[ENTRIES PROVIDED — start]

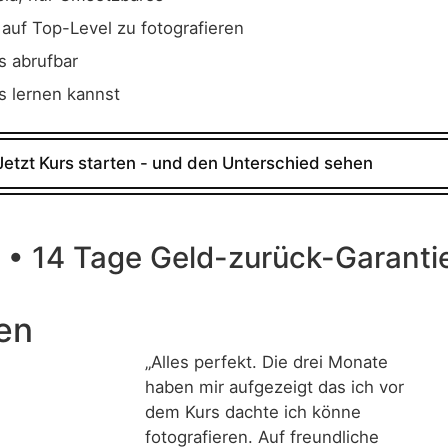
 auf Top-Level zu fotografieren
s abrufbar
s lernen kannst
Jetzt Kurs starten - und den Unterschied sehen
 • 14 Tage Geld-zurück-Garanti
en
„Alles perfekt. Die drei Monate
haben mir aufgezeigt das ich vor
dem Kurs dachte ich könne
fotografieren. Auf freundliche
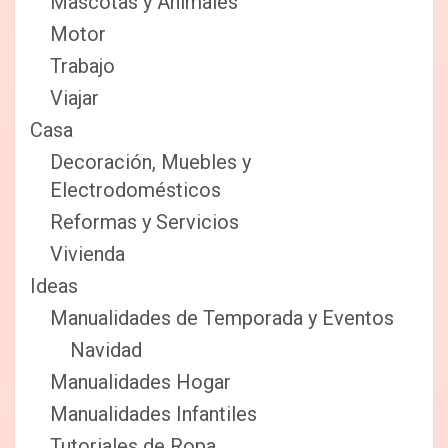
Mascotas y Animales
Motor
Trabajo
Viajar
Casa
Decoración, Muebles y
Electrodomésticos
Reformas y Servicios
Vivienda
Ideas
Manualidades de Temporada y Eventos
Navidad
Manualidades Hogar
Manualidades Infantiles
Tutoriales de Ropa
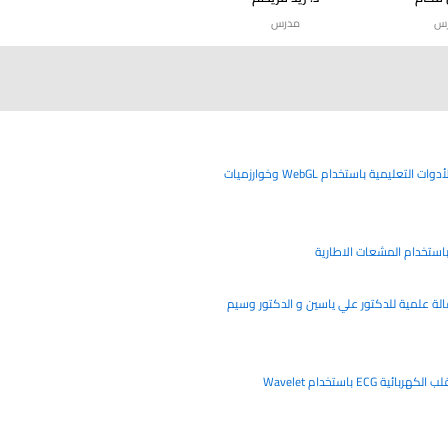
س
مدرس
التصوير المرئي التفاعلي ثلاثي الأبعاد لنموذج بور الذري: تعزيز الأدوات التعليمية باستخدام WebGL وخوارزميات
تخدام المشعات الاطارية
الة علمية للدكتور علي ياسين و الدكتور وسيم
المحاكيات وأهميتها في تحسين القرار الطبي محاكاة إشارة القلب الكهربائية ECG باستخدام Wavelet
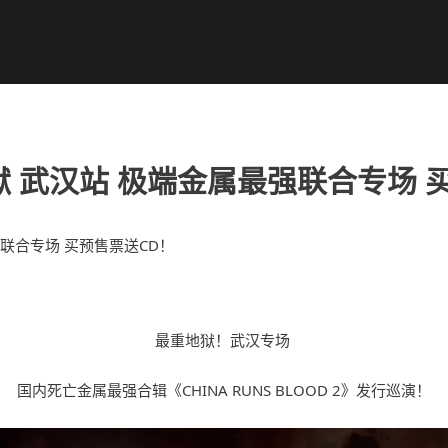
狱 武汉站 极端金属最强联合专场 
最重地狱！武汉专场
国内死亡金属最强合辑《CHINA RUNS BLOOD 2》发行巡演！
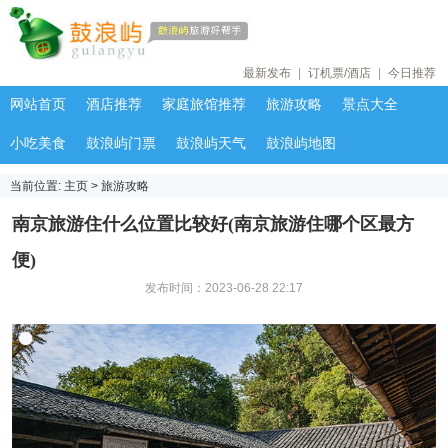
最新发布
|
订机票/酒店
|
今日推荐
网站首页
酒店推荐
家庭旅馆推荐
旅游攻略
景点大全
小吃美食
鼓浪屿门票
鼓浪屿天气
鼓浪屿地图
当前位置:
主页
>
旅游攻略
南京旅游住什么位置比较好(南京旅游住哪个区最方
便)
发布时间：2023-06-28 22:17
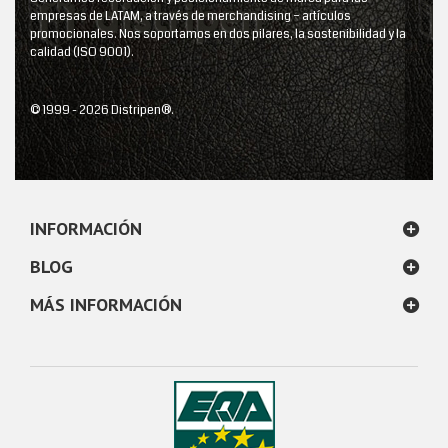
empresas de LATAM, a través de merchandising – artículos
promocionales. Nos soportamos en dos pilares, la sostenibilidad y la
calidad (ISO 9001).
© 1999 - 2026 Distripen®.
INFORMACIÓN
BLOG
MÁS INFORMACIÓN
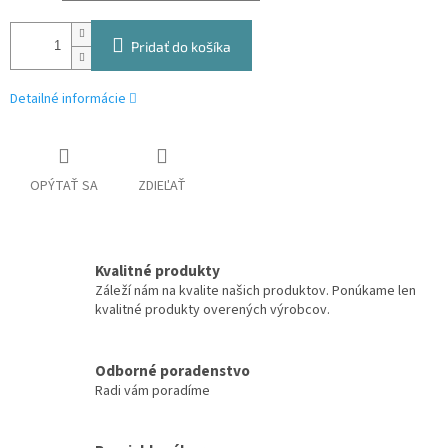
Pridať do košíka
Detailné informácie
OPÝTAŤ SA
ZDIEĽAŤ
Kvalitné produkty
Záleží nám na kvalite našich produktov. Ponúkame len
kvalitné produkty overených výrobcov.
Odborné poradenstvo
Radi vám poradíme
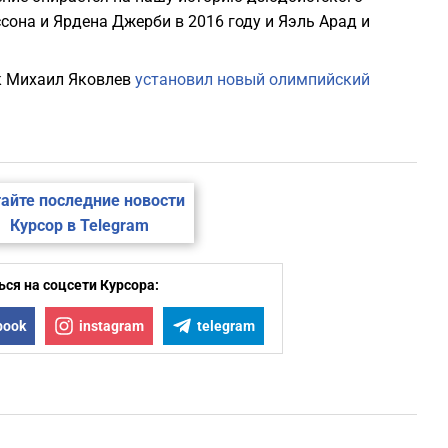
сона и Ярдена Джерби в 2016 году и Яэль Арад и
ик Михаил Яковлев
установил новый олимпийский
айте последние новости
Курсор в Telegram
ся на соцсети Курсора:
book
instagram
telegram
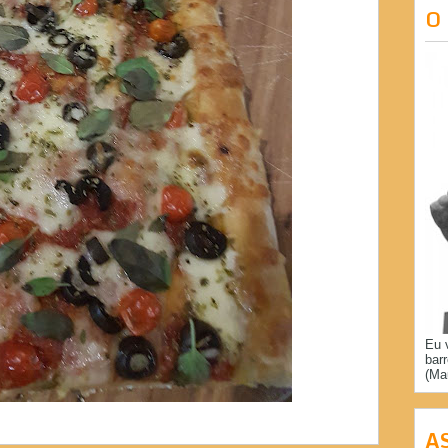
O
Eu 
bar
(Ma
A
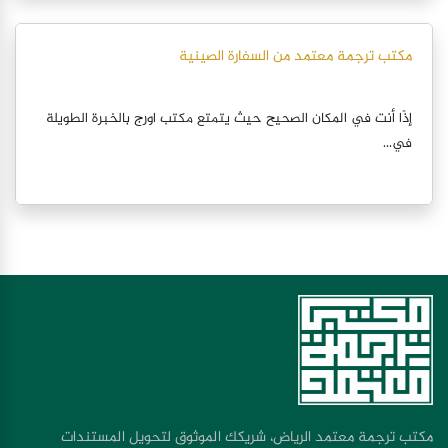
مكتب ترجمة معتمد من السفارة الصينية
إذًا أنت في المكان الصحيح حيث يتمتع مكتب اورج بالخبرة الطويلة
في...
مكتب ترجمة معتمد الرياض، شريكك الموثوق لتحويل المستندات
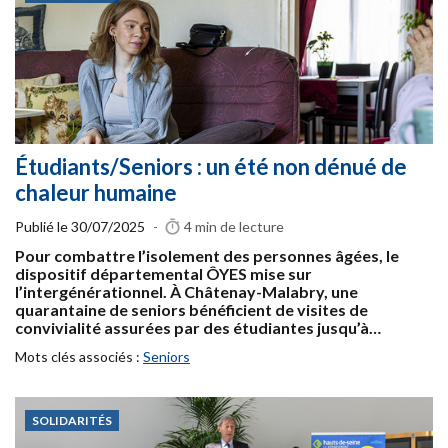
Étudiants/Seniors : un été non dénué de
chaleur humaine
Publié le
30/07/2025
-
4 min
de lecture
Pour combattre l’isolement des personnes âgées, le
dispositif départemental ÔYES mise sur
l’intergénérationnel. À Châtenay-Malabry, une
quarantaine de seniors bénéficient de visites de
convivialité assurées par des étudiantes jusqu’à…
Mots clés associés :
Seniors
SOLIDARITÉS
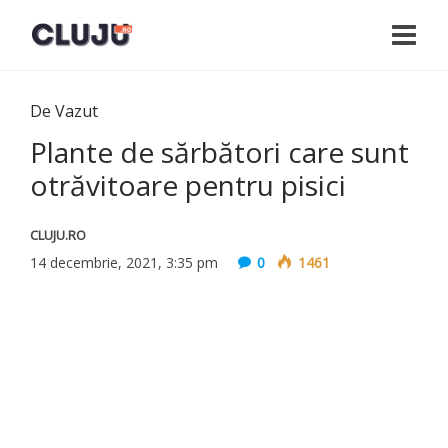
De Vazut
Plante de sărbători care sunt
otrăvitoare pentru pisici
CLUJU.RO
14 decembrie, 2021, 3:35 pm
0
1461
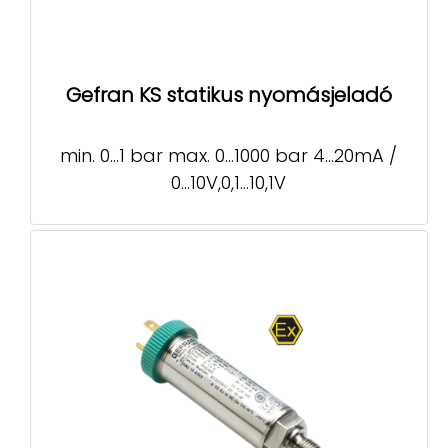
Gefran KS statikus nyomásjeladó
min. 0…1 bar max. 0…1000 bar 4…20mA /
0…10V,0,1…10,1V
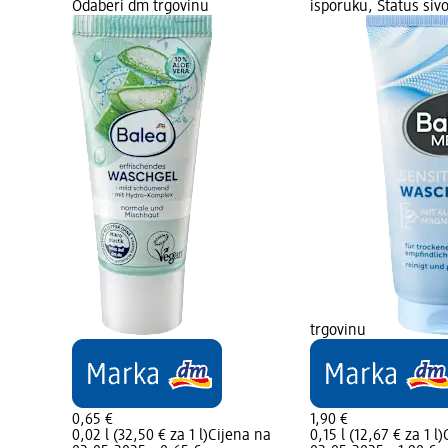
Odaberi dm trgovinu
isporuku, Status siv
trgovinu
0,65 €
1,90 €
0,02 l (32,50 € za 1 l)
Cijena na
0,15 l (12,67 € za 1 l)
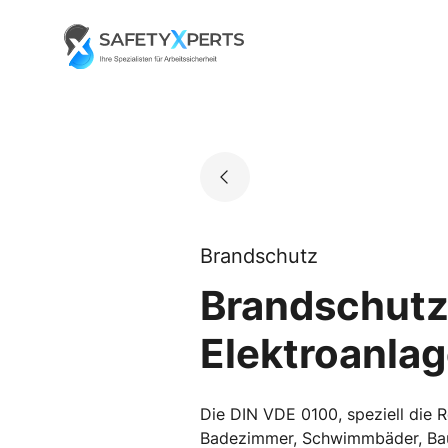
Skip
to
Go to landing page.
content
Brandschutz
Brandschutz
Elektroanla
Die DIN VDE 0100, speziell die R
Badezimmer, Schwimmbäder, Baust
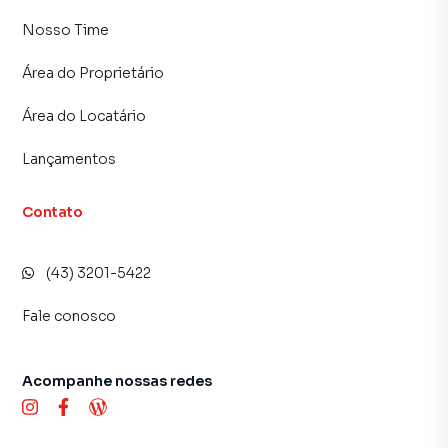
Nosso Time
Área do Proprietário
Área do Locatário
Lançamentos
Contato
(43) 3201-5422
Fale conosco
Acompanhe nossas redes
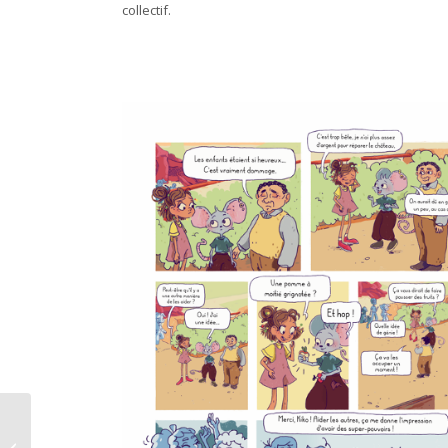
collectif.
Le paradis des chats – Timothée Le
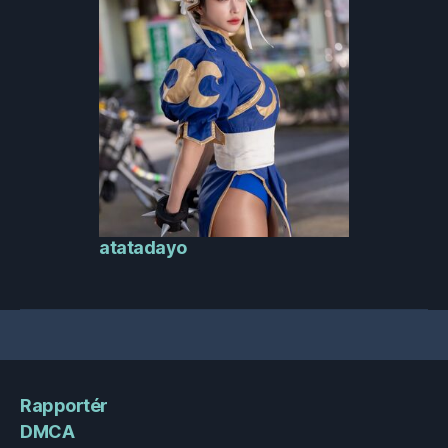
atatadayo
Rapportér
DMCA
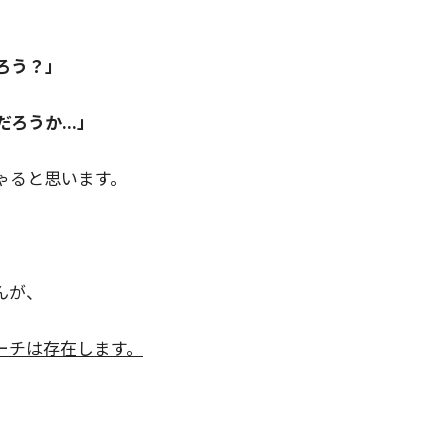
ろう？」
ろうか...」
ゃると思います。
んが、
ーチは存在します。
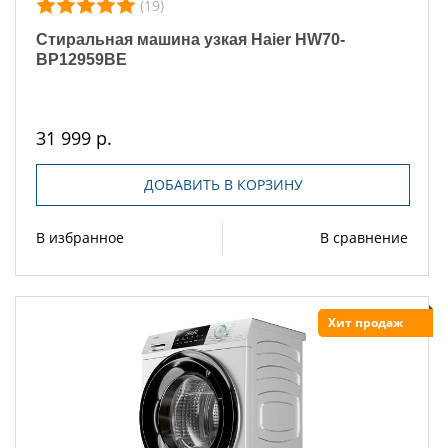
(19)
Стиральная машина узкая Haier HW70-
BP12959BE
31 999 р.
ДОБАВИТЬ В КОРЗИНУ
В избранное
В сравнение
Хит продаж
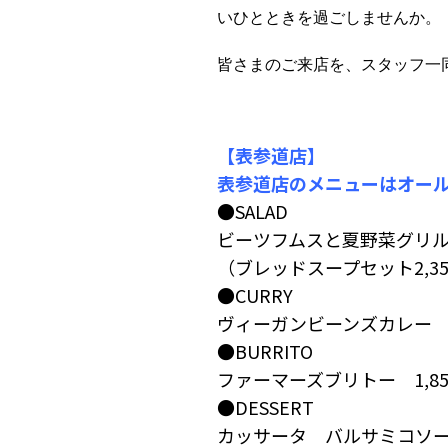
いひとときを過ごしませんか。
皆さまのご来店を、スタッフ一
【表参道店】
表参道店のメニューはオー
●SALAD
ビーツフムスと夏野菜グリル 
（ブレッドスープセット2,3
●CURRY
ヴィーガンビーンズカレー 2
●BURRITO
ファーマーズブリトー 1,85
●DESSERT
カッサータ バルサミコソース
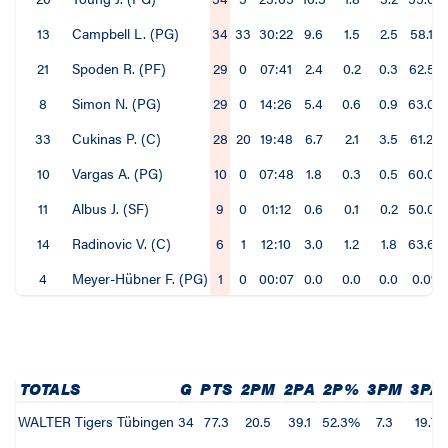
13
Campbell L. (PG)
34
33
30:22
9.6
1.5
2.5
58.1%
21
Spoden R. (PF)
29
0
07:41
2.4
0.2
0.3
62.5%
8
Simon N. (PG)
29
0
14:26
5.4
0.6
0.9
63.0%
33
Cukinas P. (C)
28
20
19:48
6.7
2.1
3.5
61.2%
10
Vargas A. (PG)
10
0
07:48
1.8
0.3
0.5
60.0%
11
Albus J. (SF)
9
0
01:12
0.6
0.1
0.2
50.0%
14
Radinovic V. (C)
6
1
12:10
3.0
1.2
1.8
63.6%
4
Meyer-Hübner F. (PG)
1
0
00:07
0.0
0.0
0.0
0.0%
TOTALS
G
PTS
2PM
2PA
2P%
3PM
3PA
WALTER Tigers Tübingen
34
77.3
20.5
39.1
52.3%
7.3
19.7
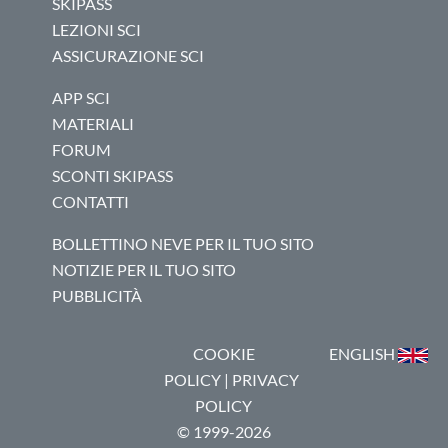
SKIPASS
LEZIONI SCI
ASSICURAZIONE SCI
APP SCI
MATERIALI
FORUM
SCONTI SKIPASS
CONTATTI
BOLLETTINO NEVE PER IL TUO SITO
NOTIZIE PER IL TUO SITO
PUBBLICITÀ
COOKIE
ENGLISH
POLICY
|
PRIVACY
POLICY
© 1999-2026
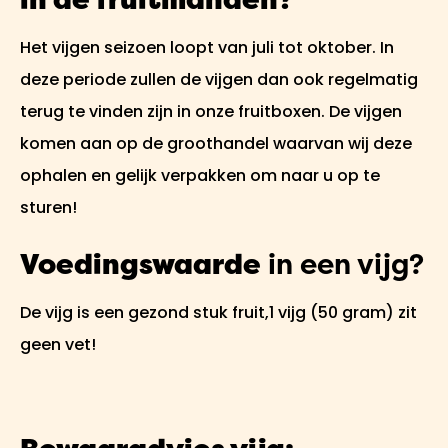
Het vijgen seizoen loopt van juli tot oktober. In
deze periode zullen de vijgen dan ook regelmatig
terug te vinden zijn in onze fruitboxen. De vijgen
komen aan op de groothandel waarvan wij deze
ophalen en gelijk verpakken om naar u op te
sturen!
Voedingswaarde
in een vijg?
De vijg is een gezond stuk fruit,1 vijg (50 gram) zit
geen vet!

[ENTRIES PROVIDED — finish]

REQUIRED WORK:
In the listing above, count the lines that contain "fotografieren". Give the number and nothing else.

EXERCISE ANSWER:
2